The Revolt Of 1857 gave a severe jolt to the British administration in India and compelled it to reorganise its structure. This act is coterminous with Queen Victoria’s Declaration, 1858.
The British prime Minister, Palmerstone had introduced a Bill in 1858 in the parliament for the transfer of Government of India to The crown. However, before this bill was to be passed, Palmerstone was forced to resign on another issue.
Later Lord Stanley introduced another bill which was originally titled as “An Act for the Better Government of India” and it was passed on August 2, 1858. This act provided that India was to be governed directly and in the name of the crown.
Following changes were introduced by this Act:
It transferred powers from the East India Company to the Crown. The Company’s territories in India were to be vested in the Queen. India was to be governed in the Queen’s name.
All the property of the East India Company was transferred to the Crown. The Crown also assumed the responsibilities of the Company as they related to treaties, contracts, and so forth.

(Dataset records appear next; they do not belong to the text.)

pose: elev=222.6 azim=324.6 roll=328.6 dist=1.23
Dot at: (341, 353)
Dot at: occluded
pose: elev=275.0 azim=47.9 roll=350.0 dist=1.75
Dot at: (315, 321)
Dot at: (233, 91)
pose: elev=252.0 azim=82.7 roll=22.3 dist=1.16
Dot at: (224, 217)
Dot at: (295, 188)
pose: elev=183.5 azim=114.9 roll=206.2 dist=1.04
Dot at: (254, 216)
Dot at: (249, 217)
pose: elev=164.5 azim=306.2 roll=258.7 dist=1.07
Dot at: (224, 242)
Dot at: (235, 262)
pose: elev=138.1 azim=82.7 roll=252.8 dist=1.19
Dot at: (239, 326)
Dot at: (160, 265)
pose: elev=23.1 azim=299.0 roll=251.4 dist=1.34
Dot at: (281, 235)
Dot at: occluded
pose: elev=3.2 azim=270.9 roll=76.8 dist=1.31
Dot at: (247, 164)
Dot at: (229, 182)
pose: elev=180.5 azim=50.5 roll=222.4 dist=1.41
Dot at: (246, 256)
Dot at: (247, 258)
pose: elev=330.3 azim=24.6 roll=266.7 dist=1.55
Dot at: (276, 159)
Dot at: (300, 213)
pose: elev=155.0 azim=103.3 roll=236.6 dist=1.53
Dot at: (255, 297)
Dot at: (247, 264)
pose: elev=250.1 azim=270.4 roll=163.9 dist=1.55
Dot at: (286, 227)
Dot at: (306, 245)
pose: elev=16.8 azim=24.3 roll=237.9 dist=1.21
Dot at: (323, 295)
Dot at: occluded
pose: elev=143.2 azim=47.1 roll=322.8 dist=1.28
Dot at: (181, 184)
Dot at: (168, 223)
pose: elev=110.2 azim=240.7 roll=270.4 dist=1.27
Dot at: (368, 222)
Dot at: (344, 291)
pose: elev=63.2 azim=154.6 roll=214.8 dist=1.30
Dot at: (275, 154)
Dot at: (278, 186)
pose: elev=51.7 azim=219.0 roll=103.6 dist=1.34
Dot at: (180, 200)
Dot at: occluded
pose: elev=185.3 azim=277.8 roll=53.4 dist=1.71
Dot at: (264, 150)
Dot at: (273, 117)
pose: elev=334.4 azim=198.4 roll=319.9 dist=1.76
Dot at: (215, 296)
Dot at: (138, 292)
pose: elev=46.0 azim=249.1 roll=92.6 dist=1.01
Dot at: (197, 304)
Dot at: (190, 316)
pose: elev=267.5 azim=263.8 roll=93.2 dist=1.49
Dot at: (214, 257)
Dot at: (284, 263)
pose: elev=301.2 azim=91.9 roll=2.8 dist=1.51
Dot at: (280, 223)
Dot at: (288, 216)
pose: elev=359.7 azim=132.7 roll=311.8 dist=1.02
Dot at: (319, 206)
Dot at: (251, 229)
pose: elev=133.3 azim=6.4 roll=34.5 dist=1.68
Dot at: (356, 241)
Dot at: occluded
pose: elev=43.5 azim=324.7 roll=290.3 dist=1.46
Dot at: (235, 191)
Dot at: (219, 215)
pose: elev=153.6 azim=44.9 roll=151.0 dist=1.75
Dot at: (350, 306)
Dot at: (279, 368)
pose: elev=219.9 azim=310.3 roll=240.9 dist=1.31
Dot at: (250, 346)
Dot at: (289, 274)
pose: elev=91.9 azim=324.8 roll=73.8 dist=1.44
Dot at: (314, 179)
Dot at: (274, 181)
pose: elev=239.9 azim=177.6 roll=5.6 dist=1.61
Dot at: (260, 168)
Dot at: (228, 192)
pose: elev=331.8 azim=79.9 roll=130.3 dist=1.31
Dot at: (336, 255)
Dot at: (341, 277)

A member of British Parliament was made Secretary of State of India to exercise powers on behalf of the Crown and was responsible to the British Parliament.
The Crown was empowered to appoint a Governor-General and the Governors of the Presidencies.
Provision for the creation of an Indian Civil Service under the control of the Secretary of State.
The Governor General for India was provided with an Executive Council, whose decision he was empowered to override.
The Act ushered in a new period of Indian history, bringing about the end of Company rule in India.
The era of the new British Raj would last until Partition of India in August 1947, at which time all of the territory of the Raj was granted dominion status within the Dominion of Pakistan and the Union of India.